After discovering that their classmates did not have a real understanding of racial injustice, then-tenth graders Winona Guo and Priya Vulchi set out in 2014 to start a conversation and initiate change.

Today Guo and Vulchi are co-founders and co-presidents of Choose, an online community where people can share their stories of inequality, and the creators of the textbook Princeton Choose: The Classroom Index.

The textbook is now on its third edition and has been sold to about 500 schools and individuals across 15 states. Now seniors at Princeton High School in New Jersey, the girls are looking at their next steps for the textbook and the online community.

Their goal? Ensure K-12 students in schools nationwide “develop the historical and sociological toolkit for racial literacy” — a knowledge base they hope will ultimately help young people recognize racial justice and inspire them to create a better world.

Guo and Vulchi recently sat down with Teen Vogue to discuss the project and their goals for the future. Here’s an excerpt of their chat:

Teen Vogue: What were some of the challenges faced when creating this project?

Winona Guo: Starting off I think a lot of it was just overcoming this personal inertia to get involved in this work because the work is difficult and it’s been emotionally challenging for activists around the country, both of us included. We weren’t sure when we started, if we wanted to commit our time and energy to this work but we decided that it is worth it. In the end, I think there is nothing more important than social justice and equity and equality, and harmony for people of all backgrounds across the united states. That is really what we committed our lives to and for the past two years and the rest of our lives to. With Priya being Indian American and myself, Chinese American, this is something we have been struggling to grapple with. We are asked why we care about this issue to which, we have many responses but we feel like we are always seen as this “model minority” or “silent minority.”
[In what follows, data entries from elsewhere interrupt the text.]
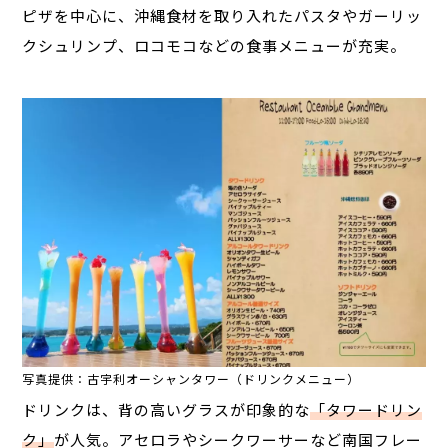
ピザを中心に、沖縄食材を取り入れたパスタやガーリッ
クシュリンプ、ロコモコなどの食事メニューが充実。
写真提供：古宇利オーシャンタワー（ドリンクメニュー）
ドリンクは、背の高いグラスが印象的な
「タワードリン
ク」
が人気。アセロラやシークワーサーなど南国フレー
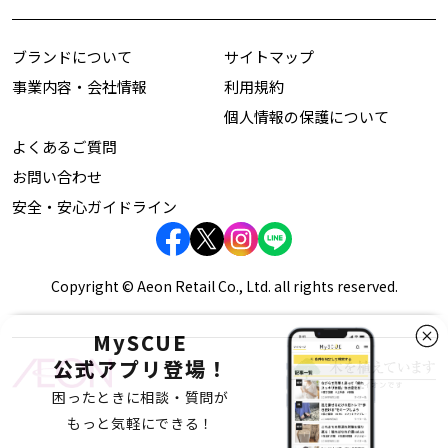
ブランドについて
サイトマップ
事業内容・会社情報
利用規約
個人情報の保護について
よくあるご質問
お問い合わせ
安全・安心ガイドライン
Copyright © Aeon Retail Co., Ltd. all rights reserved.
MySCUE
公式アプリ登場！
困ったときに相談・質問が
もっと気軽にできる！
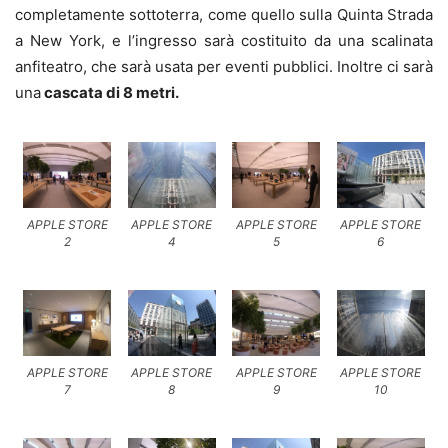
completamente sottoterra, come quello sulla Quinta Strada
a New York, e l’ingresso sarà costituito da una scalinata
anfiteatro, che sarà usata per eventi pubblici. Inoltre ci sarà
una
cascata di 8 metri.
APPLE STORE
APPLE STORE
APPLE STORE
APPLE STORE
2
4
5
6
APPLE STORE
APPLE STORE
APPLE STORE
APPLE STORE
7
8
9
10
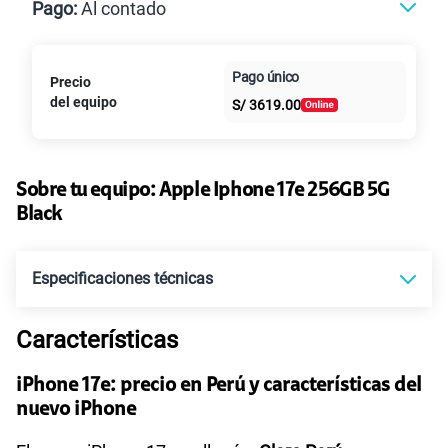
Max Ilimitado
Pago:
Al contado
Paga en
Pago único
Precio
25GB
en alta velocidad
Al contado
Cuotas Claro
cuotas sin
S/
29.90
del equipo
S/
3619.00
Paga solo
intereses
45GB
en alta velocidad
S/
49.90
Sobre tu equipo:
Apple
Iphone 17e 256GB 5G
Paga solo
Black
Ver más planes
Especificaciones técnicas
Características
Tecnología de Pantalla
OLED Super Retina XDR
iPhone 17e: precio en Perú y características del
nuevo iPhone
Sistema operativo
iOS 26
Priya Vulchi: So another struggle has been that there’s not many Asian American activists that we found or can look up to so a struggle has been figuring out our role in this whole movement. Also, in terms of just creating a textbook, it was a huge learning curve in terms of how to publish, copyright, and laying out the design etc. All of that was a huge learning process for us.  

TV: How does the idea of racial literacy go beyond the classroom? In what ways does racial literacy impact larger cultural discussions, such as the election?

PV: Why we thought it was important for kids our own age and especially younger than us to start developing racial literacy is because it’s equipping students to have contact with the world beyond the classroom. So current events and even the election. When we first started what inspired us was Eric Garner and the events that we were discussing in our AP History class. It enables students to enact change, it inspires activists so students leave the classroom not only equipped with other literacy such as math, reading, and science to make a difference in the world ,but they are equipped now with a will and a fight in them for social justice.

WG: In so many schools and districts across the nation social justice and social literacy education is still so lacking and social justice education we feel is everything. We want all students to be equipped with this toolkit and the reality of society and the United States and the inequality in society and the United States. There are studies out there that show that kids start recognizing racism as young as 3 and 4 and these kids are recognizing these issues and not talking about them in the classroom and that is totally not okay.